The LLM sees the name and description; everything in content is deferred until the skill is actually needed.

Invoking a skill

The underlying flow (invoke_skillskill_load → user message) is covered in How skills work. What matters here is how to get the agent to actually call it.

No configuration is needed to enable invoke_skill — it's automatically present whenever the agent has skills defined. The agent's instructions should explain when to reach for a skill (e.g., "If the user shares code, invoke the code_review skill before commenting"), so the LLM knows it has that option. Without that nudge, a model with strong prior behaviors may ignore the tool.

Client-triggered skill invocation

A client can also invoke a skill directly, without waiting for the model to choose one, by sending an input of type skill with the skill's name instead of a text input. The platform loads the skill content exactly as if the model had called invoke_skill.

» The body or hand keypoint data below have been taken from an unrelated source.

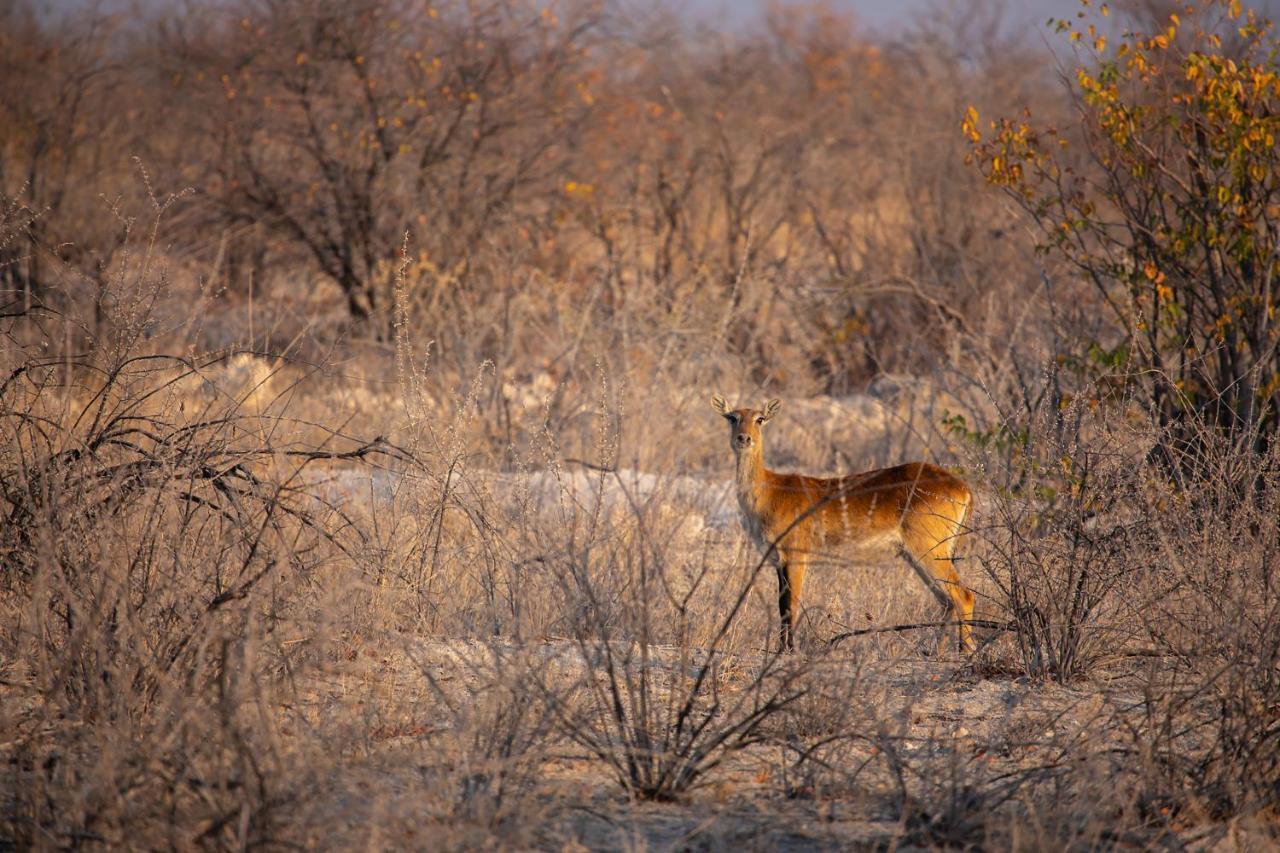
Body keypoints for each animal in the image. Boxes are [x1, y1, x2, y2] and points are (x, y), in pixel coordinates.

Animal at [716, 394, 972, 650]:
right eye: (732, 417)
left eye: (760, 418)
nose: (743, 438)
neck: (770, 492)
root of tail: (963, 487)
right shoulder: (778, 561)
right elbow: (782, 607)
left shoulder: (797, 555)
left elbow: (791, 606)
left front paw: (788, 651)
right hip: (918, 554)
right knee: (947, 601)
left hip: (929, 549)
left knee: (963, 595)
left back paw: (965, 651)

Use this for deterministic UI flows where the user has explicitly chosen the skill — a "Run code review" button, a support ticket pre-classified as a refund request, a step that must always start by loading a specific playbook. Let the model choose otherwise.

Scope skills per step

If you're using steps, each step has an allowed_skills field that scopes which skills are visible during that step. The semantics match allowed_tools: leaving it unset exposes every skill, an empty list hides the invoke_skill tool entirely, and a named list filters down to just those skills.

Scoping skills per step keeps the system prompt lean when a step doesn't need them. A classifier step that only routes to other steps probably doesn't need code_review in its prompt; a draft step does.

Skills vs instructions vs reminders

All three put text into the agent's context. Each solves a different problem:

InstructionsSkillsReminders
WhenEvery turn.Only after the agent (or client) invokes them.Re-asserted on every matching turn.
Attention costPaid on every request, regardless of need.Paid only in sessions that actually load them.Paid on every matching turn, but kept short.
LifecyclePersistent agent-level config.Persistent config; loaded content is per-session.Persistent config; text re-appended near recency.
Best forPersona, rules that always apply, defaults.Long specialist guidance for specific situations.Short constraints the model tends to forget.

A good heuristic: if the guidance applies to every turn, it's an instruction. If it applies to a specific situation and is too long to always include, it's a skill. If it's short and needs to stay near the end of the prompt to fight recency bias, it's a reminder.

When to reach for a skill

Typical uses:

  • Playbooks and procedures — step-by-step guidance for a specific task (refund handling, incident triage, code review).
  • Style guides — long-form rules that only apply when the agent is writing something of that kind (SQL, API responses, formal letters).
  • Domain-specific reasoning templates — "how to work through a financial reconciliation," "how to draft a security-review response."
  • Less-common escalation paths — procedures that exist for completeness but shouldn't clutter the prompt when they're not needed.

Skills are a poor fit for content that the agent will need on almost every turn — at that point, the loaded content is just the system prompt with an extra step. Promote that content to the instructions instead.

Limits and trade-offs

  • Descriptions matter. The only thing the LLM sees up front is the name and description. If the description is vague, the model won't know when to invoke the skill. Treat each description as a pitch to a reasonable-but-busy reader.
  • Skill content sizes add up. Each loaded skill stays in the conversation for the rest of the session (or until compaction folds it in). Loading many skills in quick succession can blow past the same context limits you were trying to avoid.
  • One invocation loads one skill. The agent must decide, per invocation, which skill to load. There is no "load these three at once" primitive.
  • Not a retrieval system. Skills are a fixed set defined on the agent. If you need the agent to dynamically pull specialist content from a large corpus, that's what corpora_search is for.